Gross domestic product rose 7.9 percent in the three months ended Dec. 31, official data showed today. That compares with a 7.4 percent increase in the previous period and the median estimate for a 7.8 percent gain in a Bloomberg News survey of economists. Asian stocks advanced as a jump in housing starts and a drop in jobless claims in the U.S. added to signs of a recovery in the world’s largest economy, brightening the outlook for Asian exports.
“The data boosted confidence that China’s growth is regaining momentum, which will drive demand for the yuan,” said Stella Lee, president at Success Wealth Management Ltd. in Hong Kong. “A better export outlook will also support the yuan.”
The yuan closed at 6.2154 per dollar in Shanghai, little changed from yesterday’s 6.2160, according to the China Foreign Exchange Trade System. The currency touched 6.2124 per dollar on Jan. 14, the strongest level since the government unified market and official exchange rates at the end of 1993.

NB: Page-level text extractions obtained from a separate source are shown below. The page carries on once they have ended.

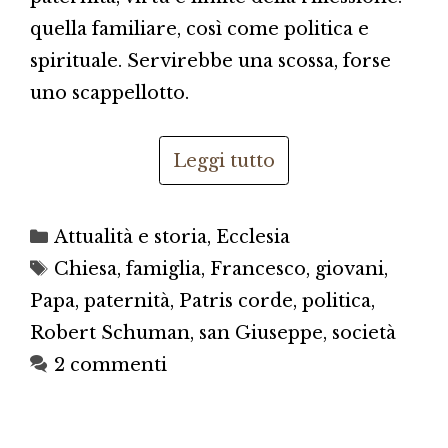
quella familiare, così come politica e
spirituale. Servirebbe una scossa, forse
uno scappellotto.
Leggi tutto
Categorie
Attualità e storia
,
Ecclesia
Tag
Chiesa
,
famiglia
,
Francesco
,
giovani
,
Papa
,
paternità
,
Patris corde
,
politica
,
Robert Schuman
,
san Giuseppe
,
società
2 commenti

Twelve-month non-deliverable forwards were little changed today at 6.2798 per dollar in Hong Kong, a 1 percent discount to the onshore spot rate, according to data compiled by Bloomberg. The contracts were little changed from a week ago. The Chinese currency fell 0.06 percent to 6.1905 versus the greenback in the offshore market.
The People’s Bank of China raised the reference rate by 0.02 percent to 6.2752 per dollar today. The spot is allowed to trade as much as 1 percent on either side of the fixing.
China’s industrial output rose 10.3 percent in December, the fastest pace since March, compared with the 10.2 percent median forecast in a Bloomberg survey of 44 analysts, according to a report today. Retail sales climbed 15.2 percent from a year earlier, compared with the median analyst estimate of 15.1 percent and a 14.9 percent increase the previous month.
One-month implied volatility, a measure of expected moves in exchange rates used to price options, declined 35 basis points, or 0.35 percentage point, to 1.40 percent this week, according to data compiled by Bloomberg. The gauge was steady today.